── Data provided ──

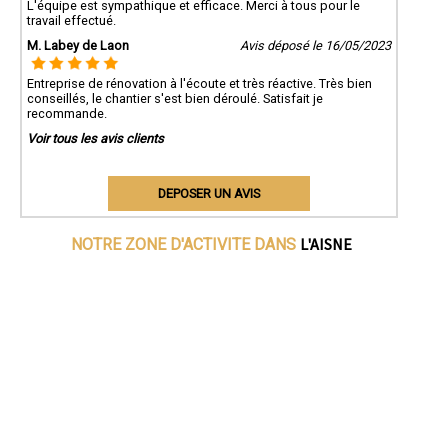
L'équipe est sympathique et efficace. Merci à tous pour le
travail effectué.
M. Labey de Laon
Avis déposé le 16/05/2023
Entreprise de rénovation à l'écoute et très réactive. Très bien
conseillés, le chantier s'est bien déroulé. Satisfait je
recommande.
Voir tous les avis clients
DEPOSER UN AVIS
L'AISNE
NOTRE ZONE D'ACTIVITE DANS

───
── Data provided ──

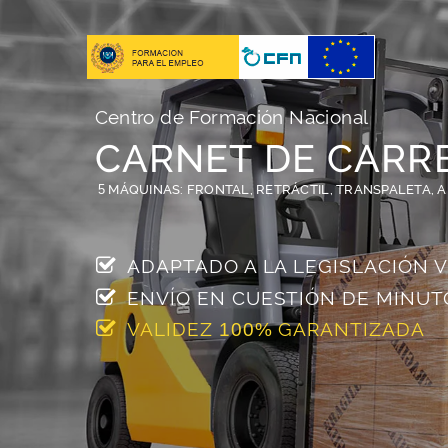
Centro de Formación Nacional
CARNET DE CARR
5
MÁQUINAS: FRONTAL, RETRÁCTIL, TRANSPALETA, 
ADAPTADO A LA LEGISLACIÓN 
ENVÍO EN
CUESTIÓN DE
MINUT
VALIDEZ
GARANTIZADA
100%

───
── Data provided ──

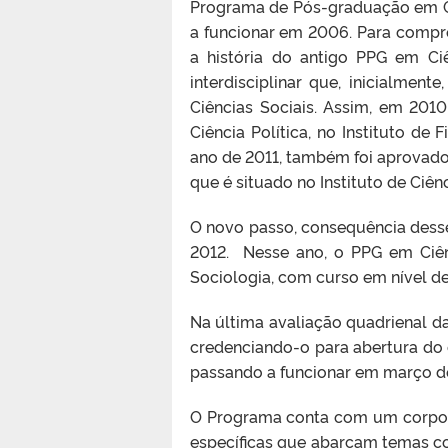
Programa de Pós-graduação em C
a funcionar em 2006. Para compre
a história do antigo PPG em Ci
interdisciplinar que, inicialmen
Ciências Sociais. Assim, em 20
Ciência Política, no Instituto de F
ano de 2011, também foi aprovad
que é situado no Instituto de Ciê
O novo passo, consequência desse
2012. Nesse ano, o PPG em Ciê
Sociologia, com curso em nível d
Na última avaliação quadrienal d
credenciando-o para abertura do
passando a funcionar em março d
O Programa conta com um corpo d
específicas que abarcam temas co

───

Copy out everything in the data above, from the line containing "L'équipe est sympathique" down to the line containing "recommande.", with both of those lines included.

L'équipe est sympathique et efficace. Merci à tous pour le
travail effectué.
M. Labey de Laon
Avis déposé le 16/05/2023
Entreprise de rénovation à l'écoute et très réactive. Très bien
conseillés, le chantier s'est bien déroulé. Satisfait je
recommande.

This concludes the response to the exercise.